All treatment groups included a reduced-calorie diet and increased physical activity. The proportion of adults achieving weight loss of 5 per cent or more of their baseline body weight was 64 per cent for liraglutide 3 mg treatment compared to 27 per cent for placebo (p<0.0001). In addition, 33 per cent of adults treated with liraglutide 3 mg achieved weight loss greater than 10 per cent of their baseline body weight compared to 10 per cent for placebo (p<0.0001).

"It is known that a sustained weight loss of 5-10 per cent provides significant health benefits for adults with obesity," said Xavier Pi-Sunyer, managing director, co-director of The New York Obesity Nutrition Research Centre and lead investigator of the trial. "The high proportion of people achieving this clinically meaningful weight loss is encouraging, particularly when seen in combination with the additional benefits beyond weight loss that are also being evaluated with liraglutide 3 mg treatment."

In conjunction with weight loss, treatment with liraglutide 3 mg significantly reduced waist circumference by -8.19 cm, compared to -3.94 cm with placebo (p<0.0001). Furthermore, treatment with liraglutide 3 mg improved blood glucose levels, blood pressure and lipids levels.

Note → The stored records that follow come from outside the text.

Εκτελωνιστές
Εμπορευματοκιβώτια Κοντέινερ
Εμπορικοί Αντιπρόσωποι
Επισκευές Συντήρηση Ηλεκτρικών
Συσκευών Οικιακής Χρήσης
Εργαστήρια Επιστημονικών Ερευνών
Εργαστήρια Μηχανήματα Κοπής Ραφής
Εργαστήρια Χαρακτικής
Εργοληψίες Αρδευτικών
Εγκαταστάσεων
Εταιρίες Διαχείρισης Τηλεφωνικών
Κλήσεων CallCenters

The most frequently reported side effects associated with liraglutide 3 mg treatment were gastrointestinal (nausea and diarrhoea), which were mild to moderate, occurred shortly after liraglutide initiation, and were transient. Incidences of gallbladder disorders and pancreatitis were low but higher than in placebo-treated individuals. Gallbladder disorders were reported as 2.7 events per 100 patient-years of exposure (PYE) with liraglutide 3 mg treatment compared to 1.0 events per 100 PYE for placebo and pancreatitis as 0.3 events per 100 PYE with liraglutide 3 mg compared to 0.1 events per 100 PYE with placebo.

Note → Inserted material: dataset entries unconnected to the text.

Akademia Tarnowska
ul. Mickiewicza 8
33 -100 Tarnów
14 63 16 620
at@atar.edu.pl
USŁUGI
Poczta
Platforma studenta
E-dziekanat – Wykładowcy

In December 2013, Novo Nordisk submitted a New Drug Application (NDA) to the US Food and Drug Administration (FDA) and a Marketing Authorisation Application (MAA) to the European Medicines Agency (EMA) for liraglutide 3 mg for chronic weight management in adults with obesity (BMI ?30 kg/m2) and adults who are overweight (BMI ?27 kg/m2) with comorbidities, as an adjunct to a reduced-calorie diet and increased physical activity. These applications are under review.